Des niveaux très élevés cholestérol de lipoprotéine de haute densité (lipoprotéine lourde ou du « bon ») peuvent être associés à un risque accru de la crise cardiaque et de la mort, selon la recherche présentée aujourd'hui au congrès 2018 d'ESC.

Étudiez M. Marc Allard-Ratick d'auteur, d'École de Médecine d'université d'Emory, Atlanta, USA, avez dit : « Il peut être temps de changer la voie que nous voyons le cholestérol HDL. Traditionnellement, les médecins ont dit leurs patients que le plus élevé votre 'bon cholestérol, le meilleur. Cependant, les résultats de cette étude et d'autres proposent que ceci puisse plus n'être le cas. »

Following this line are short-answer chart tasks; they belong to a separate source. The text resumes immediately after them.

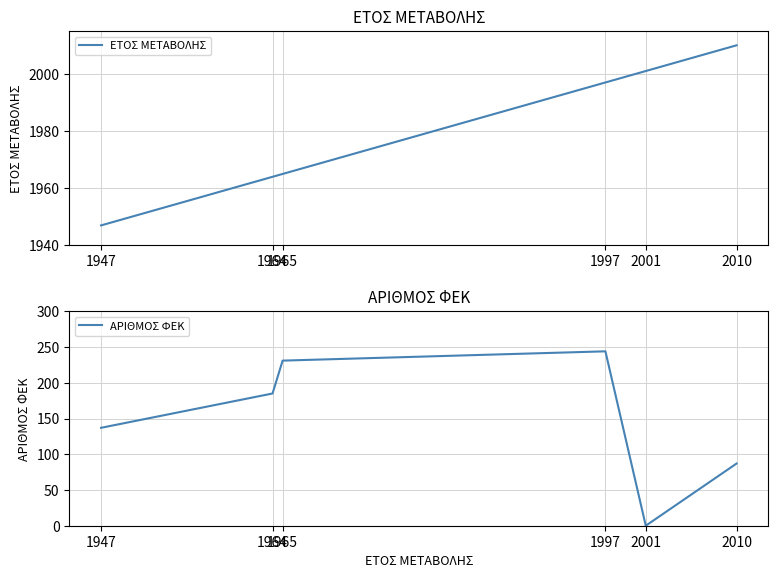

Which category has the lowest value across all series?

2001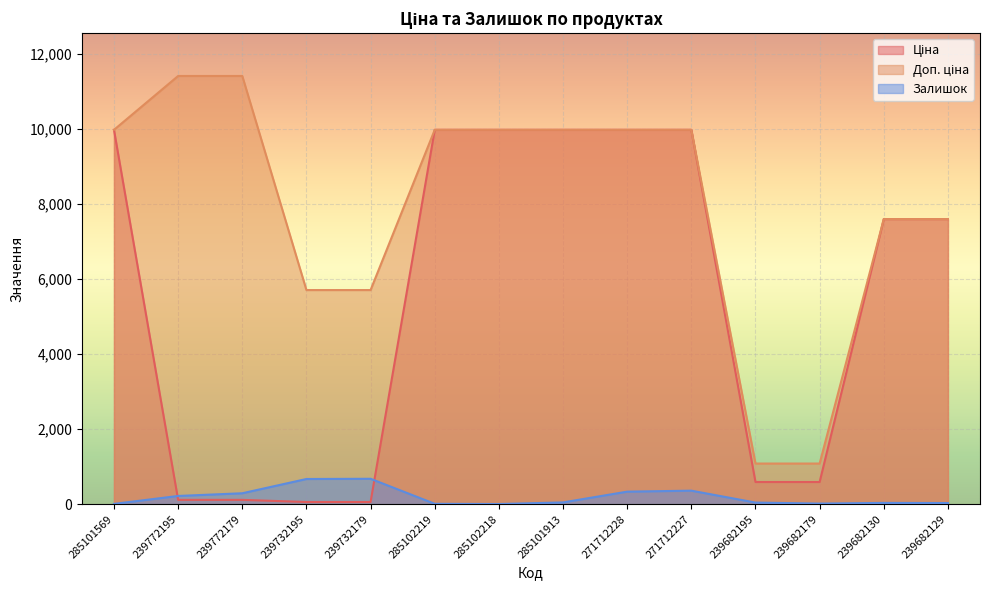

How many lines are shown in the chart?

3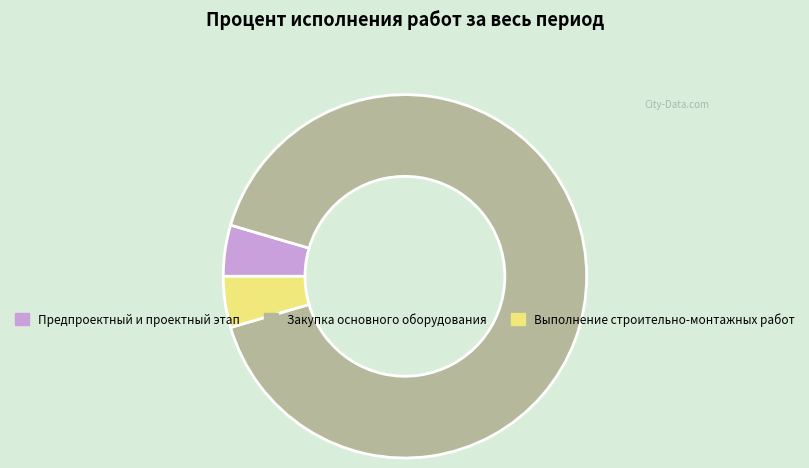

Which slice is the largest?

Закупка основного оборудования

Le cholestérol HDL a été considéré « bon » parce que la molécule de lipoprotéine lourde est impliquée dans le transport du cholestérol du sang et des parois de vaisseau sanguin au foie et éventuel hors du fuselage, réduisant de ce fait le risque d'artères encrassées et d'athérosclérose. Les gens avec du cholestérol HDL inférieur ont un risque plus grand d'athérosclérose et de maladie cardio-vasculaire. Mais l'action protectrice du cholestérol HDL très élevé a été peu claire.

Cette étude, entreprise en tant qu'élément du Biobank cardiovasculaire d'Emory, a vérifié la relation entre les taux de HDL-cholestérol et le risque de crise cardiaque et la mort dans 5.965 personnes, dont la plupart a eu la cardiopathie. L'âge moyen des participants était de 63 ans et 35% étaient femelles.

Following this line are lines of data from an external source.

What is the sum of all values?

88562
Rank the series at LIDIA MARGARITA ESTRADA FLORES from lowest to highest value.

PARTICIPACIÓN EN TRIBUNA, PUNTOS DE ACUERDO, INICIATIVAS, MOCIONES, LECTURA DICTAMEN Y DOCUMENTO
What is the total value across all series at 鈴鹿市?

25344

Des participants ont été divisés en cinq groupes selon leur taux de HDL-cholestérol : moins de 30 mg/dl (0,78 mmol/L), 31-40 mg/dl (0.8-1 mmol/L) ; 41-50 mg/dl (1.1-1.3 mmol/L) ; 51-60 mg/dl (1.3-1.5 mmol/L) ; et plus grand que 60 mg/dl (1,5 mmol/L).

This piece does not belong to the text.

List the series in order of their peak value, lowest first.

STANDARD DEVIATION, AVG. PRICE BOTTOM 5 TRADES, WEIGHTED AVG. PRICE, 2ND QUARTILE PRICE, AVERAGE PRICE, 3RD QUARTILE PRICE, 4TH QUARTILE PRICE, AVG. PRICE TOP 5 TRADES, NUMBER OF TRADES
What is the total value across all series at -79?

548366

Pendant une revue médiane de quatre ans, 769 participants (de 13%) ont eu une crise cardiaque ou sont morts d'une origine cardiovasculaire. Participants avec du cholestérol HDL 41-60 mg/dl (1.1-1.5 mmol/L) a eu le plus à faible risque de la crise cardiaque ou du décès cardiovasculaire. Le risque a été augmenté dans les participants avec les concentrations faibles (moins de 41 mg/dl) et les niveaux très élevés (plus grand que 60 mg/dl) du cholestérol HDL, qui a produit une courbure en U une fois tracé graphiquement.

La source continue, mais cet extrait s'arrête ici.